The fresh new millennium came in due course. I began working on the Magistricide in 2005. Kelrob and Jacobson came to me when I was thirteen, and I still have reams of old adventure stories starring the duo. I wanted them to have a true transformative narrative, wanted them to rattle around each other like dice in a cup. The story and worldbuilding went through numerous overarching changes - as I labored things became increasingly clear, and I read many formative works that are certainly not taught in college. I found Theodore Sturgeon, H.P. Lovecraft, and Tom Robbins, among many others. My perspective on what fantasy could achieve expanded beyond the classical post-Tolkienic norm, and I found myself writing in an entirely new and self-expressive mode. And still there seemed no outlet, no conclusion to the process that resulted in people reading my book and actually possibly paying me for it.

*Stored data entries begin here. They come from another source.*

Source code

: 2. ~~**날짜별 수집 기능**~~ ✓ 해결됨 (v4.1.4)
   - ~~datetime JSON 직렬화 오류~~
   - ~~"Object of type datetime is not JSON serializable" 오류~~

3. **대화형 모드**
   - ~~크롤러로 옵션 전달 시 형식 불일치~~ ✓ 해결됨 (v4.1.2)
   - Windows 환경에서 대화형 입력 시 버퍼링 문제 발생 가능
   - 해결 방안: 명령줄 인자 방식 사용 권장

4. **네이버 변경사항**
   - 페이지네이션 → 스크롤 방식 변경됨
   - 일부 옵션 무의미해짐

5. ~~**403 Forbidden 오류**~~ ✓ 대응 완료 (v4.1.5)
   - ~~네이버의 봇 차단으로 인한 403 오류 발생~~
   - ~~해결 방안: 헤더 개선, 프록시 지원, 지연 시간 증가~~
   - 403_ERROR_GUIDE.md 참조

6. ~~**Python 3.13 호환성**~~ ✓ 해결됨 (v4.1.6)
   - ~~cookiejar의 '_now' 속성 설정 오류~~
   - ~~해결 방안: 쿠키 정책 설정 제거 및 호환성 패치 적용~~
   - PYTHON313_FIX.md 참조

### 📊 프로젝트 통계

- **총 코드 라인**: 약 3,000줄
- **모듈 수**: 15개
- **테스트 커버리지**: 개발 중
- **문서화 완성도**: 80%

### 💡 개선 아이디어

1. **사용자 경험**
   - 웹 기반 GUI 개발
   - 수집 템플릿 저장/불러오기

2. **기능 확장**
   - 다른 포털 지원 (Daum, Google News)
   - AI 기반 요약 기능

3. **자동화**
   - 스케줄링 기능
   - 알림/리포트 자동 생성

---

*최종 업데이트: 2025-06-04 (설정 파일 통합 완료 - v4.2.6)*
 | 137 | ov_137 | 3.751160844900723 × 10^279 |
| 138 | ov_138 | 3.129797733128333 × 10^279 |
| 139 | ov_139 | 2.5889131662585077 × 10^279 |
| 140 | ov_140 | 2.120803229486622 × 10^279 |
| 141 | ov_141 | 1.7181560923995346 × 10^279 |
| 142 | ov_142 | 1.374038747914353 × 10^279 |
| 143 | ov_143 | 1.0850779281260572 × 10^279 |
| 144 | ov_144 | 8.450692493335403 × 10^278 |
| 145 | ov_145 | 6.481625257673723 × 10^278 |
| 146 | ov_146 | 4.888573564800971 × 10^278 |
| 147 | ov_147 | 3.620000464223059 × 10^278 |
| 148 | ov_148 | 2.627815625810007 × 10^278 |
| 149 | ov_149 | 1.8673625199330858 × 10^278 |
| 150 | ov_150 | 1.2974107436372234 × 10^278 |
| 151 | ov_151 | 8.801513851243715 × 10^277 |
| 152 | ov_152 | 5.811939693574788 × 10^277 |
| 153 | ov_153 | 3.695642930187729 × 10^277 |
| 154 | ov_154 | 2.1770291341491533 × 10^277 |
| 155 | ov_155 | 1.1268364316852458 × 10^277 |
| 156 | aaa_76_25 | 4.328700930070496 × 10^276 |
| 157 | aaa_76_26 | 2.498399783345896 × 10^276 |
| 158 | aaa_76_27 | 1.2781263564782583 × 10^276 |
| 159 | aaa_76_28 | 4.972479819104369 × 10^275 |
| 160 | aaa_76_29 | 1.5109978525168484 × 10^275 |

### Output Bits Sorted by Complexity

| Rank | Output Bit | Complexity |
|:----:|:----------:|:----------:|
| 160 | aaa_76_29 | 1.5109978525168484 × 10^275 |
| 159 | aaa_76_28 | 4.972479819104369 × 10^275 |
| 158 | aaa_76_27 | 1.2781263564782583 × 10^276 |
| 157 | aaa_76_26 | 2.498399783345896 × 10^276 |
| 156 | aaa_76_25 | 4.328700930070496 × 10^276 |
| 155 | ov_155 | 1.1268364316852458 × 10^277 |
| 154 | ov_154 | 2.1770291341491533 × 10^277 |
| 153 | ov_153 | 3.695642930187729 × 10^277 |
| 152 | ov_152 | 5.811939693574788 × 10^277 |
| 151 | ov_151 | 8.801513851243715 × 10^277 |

Enter self-publishing. It's still a new market, or at least new in its current digital incarnation. I became aware that many aspiring authors were finding ready, hungry readers via the eBook market, and that many of them were actually able to make a living through consistent output and promotion. I began investigating the possibilities, was shocked at what I found: the old, petrified, inflexible standards of the formal publishing industry were fading away, displaced by a new marketplace where absolute self-expression and artistic control were not only possible, but the norm. I started writing with renewed vigor and hope, daring to believe that there was actually a receptive platform for my efforts. The final version of The Mask of Tamrel reflects this newfound vigor: I was once again a creature with purpose, who had (for the first time in my life) a potential marketplace to engage with.

Now, the words have been written, refined, inscribed on tablets of metaphoric steel. I am a writer, have always been a writer, and hope to find a means of making a living doing the one thing I love above all else. Actually completing The Mask of Tamrel and putting it forth is the first step on my refurbished creative path: I have three other books in the wings not including the completing of the Magistricide. How successful the book will be, whether or not I've actually stumbled on a means of making money for performing my inherent function, has yet to be seen: it seems that self-publishing rewards industriousness, and that the author willing to put in the time and energy can actually find financial reward at the end of the long-flickering rainbow. I would strongly urge potential writers to consider self-publishing as not only a valid career path, but as a new paradigm which is quickly subsuming the old modes and restrictions of legacy publishing. eBooks have opened a bold new frontier which is strangely similar to the old pulp publications of the 30's-40's-50's-60's - they make up a sizable bulk of current bestsellers, and allow the author to actually receive the majority of their royalties. As for myself, I am only beginning to tread the path, but the actuality of my book being distributed, read, discussed, and enjoyed overwhelms me. I hope this is the beginning of a lifelong journey, one that I have been preparing for since I first comprehended the meaning of words.